I think they should take taxes out. Otherwise it is a free ride. Just because they aren't on welfare.


Zachary                        Kadyn                         Brandon

by on Mar. 8, 2009 at 11:00 AM

Got to read that fine printlol

I just think they should withold the taxes automatically so that you aren't surprised come tax time. 

by on Mar. 8, 2009 at 11:39 AM


 They will either pay taxes out the check or they will have to pay taxes on "untaxed" income when they are preparing their income taxes next year.   I would rather they take the "small" amount taxes from every check.    For instance my dh had $1575.00 in umployment compensation.  They withheld $ 157.50 in federal tax..


by Bronze Member on Mar. 8, 2009 at 11:48 AM

Who do you mean when you say "his speeches?"

As the article said, unemployment money has been taxed for over 20 years. This is nothing new! Wake up people! No one is going to hand you free money. LOL. Unemployment is income. ALL income is taxed. I love that these people are complaining. LMAO! Let's look at the example of someone in New York where the maximum is $405 a week. They are bitching they they get taxed for that?! Are you kidding me! They are at home NOT WORKING and are getting $405 a week! That is the equivalent of working a 40 hour week being paid $10 and hour. Unless I did that math wrong that sounds like a pretty sweet deal. I love how the lady in the article was complaining it wasn't enough to live off of and she'd have to "tap into her emergency fund to pay her morgage." LMAO! An emergency fun IS for something like this! Not having a job and needing to pay your morgage IS an emergency. Geesh! I also love how so many Americans expect the government just to give them free money when they loose their job. What ever happened to being responsible for yourself, saving money for when something unforeseeable comes along? And furthermore, it isn't like these people aren't informed. WAKE UP AND READ THE INFORMATION YOU ARE GIVEN, ALL OF IT!!! Grow up people!

Quoting yiayiaann:


by Member on Mar. 8, 2009 at 1:55 PM

There was something even worse that posted on TOPIX news today:  in order to get unemployment money, people are given a Bank of America credit card that has the money included; however, they are charged interest.

I think that is such a bad idea and it sounds like a "hook" to get them sucked into never-ending credit, also. 

Reading your article just adds to the misery although I would guess that they are thinking people are usually out of work just six weeks or a few months, easily getting another job afterwards.  Thus they should be able to pay taxes on all types of earned income that year.

Not in this economic society, though.

"Little foxes spoil the vines."


by Member on Mar. 8, 2009 at 1:56 PM

CORRECTION:  I think it aired on local or national television, not on TOPIX.  I monitor news in so many sites; sorry for the error.

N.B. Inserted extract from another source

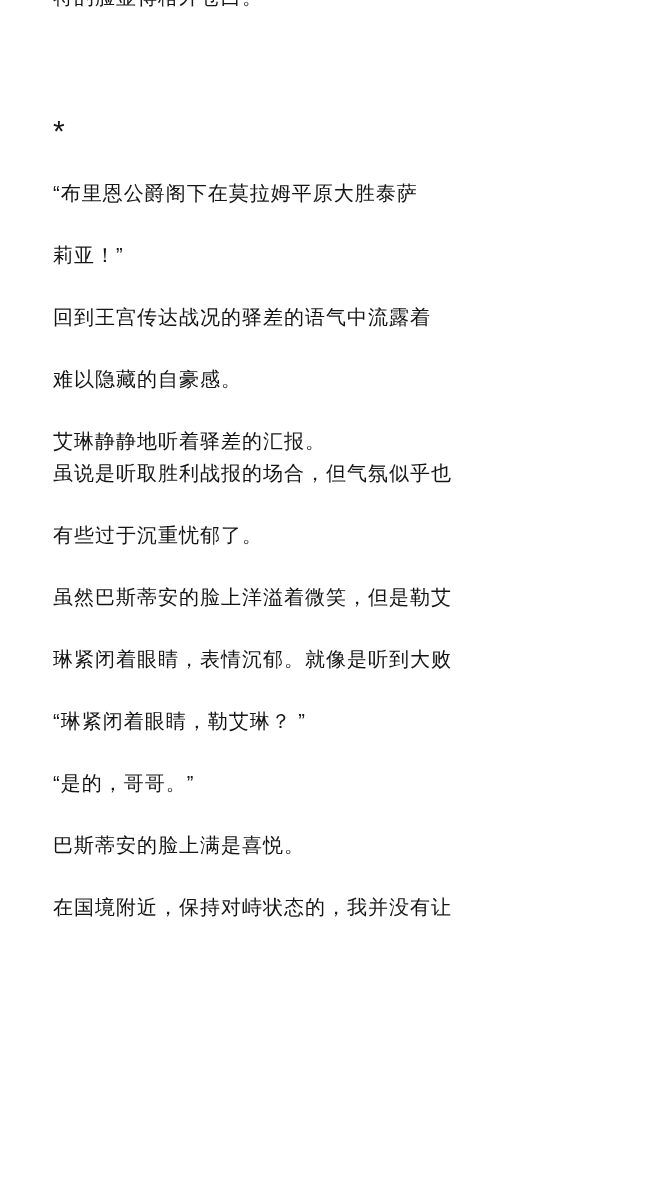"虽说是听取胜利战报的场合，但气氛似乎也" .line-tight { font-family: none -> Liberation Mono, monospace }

by Member on Mar. 8, 2009 at 4:17 PM

Well... I am sorry for the guy in the article, but, I live in Washington state too and although I am not unemployed currently, well I am, but I am currently a SAHM; in years past when I did loose a job and drew off my unemployment benefits you are warned on the very first paperwork that you have a choice, you can have taxes withheld OR you can keep track yourself and pay your taxes as you choose when it comes time for taxes and filing the next year.  It's always been like this...why is this something that anyone is acting shocked about?! 

The new stimulus as it is indicated in the post will help those that have recently been unemployed and haven't been paid over $2400 yet, once you hit that point you pay... what is the big deal?!  It's always been that way!!

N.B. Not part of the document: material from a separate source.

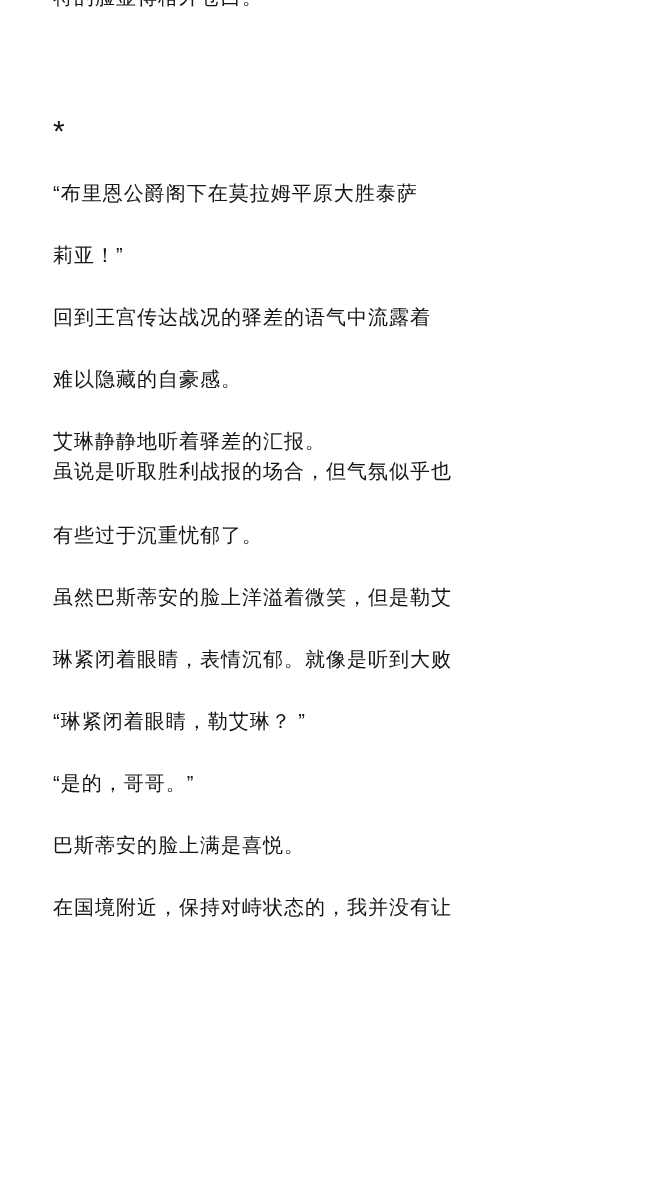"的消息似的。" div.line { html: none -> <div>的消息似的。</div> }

I am sorry, I think this isn't any different then when anyone was laid off prior to this horrible economic crisis...

If you are going to be upset at a group having to pay taxes, then be upset with the government for taxing Social Security retirees!  They have paid taxes all their lives, worked hard for years upon years... then retire, and then are explained then they will have to continue to pay taxes on their retirement checks; correct me if I am wrong but people that are retiring currently have already paid their fair share of taxes for that exact money that was technically put aside for them for this day when they chose to retire!

by Member on Mar. 8, 2009 at 4:23 PM

What surprise!?  When you sign up for unemployment benefits and even before you get that first check, (at least for the state of Washington, which is where this guy lives and I do too) they Work-source offices make you sign paperwork, first acknowledging you got the paperwork and then also agreeing to what it says and gives you the options EVEN before you get accepted or denied if you want them to take out for taxes or do you want to do it yourself... and then if you do choose to opt to do it yourself... then you have to read and sign again stating you understand you are responsible for paying at the end of the year. 

Quoting cm08:

Got to read that fine printlol

I just think they should withold the taxes automatically so that you aren't surprised come tax time.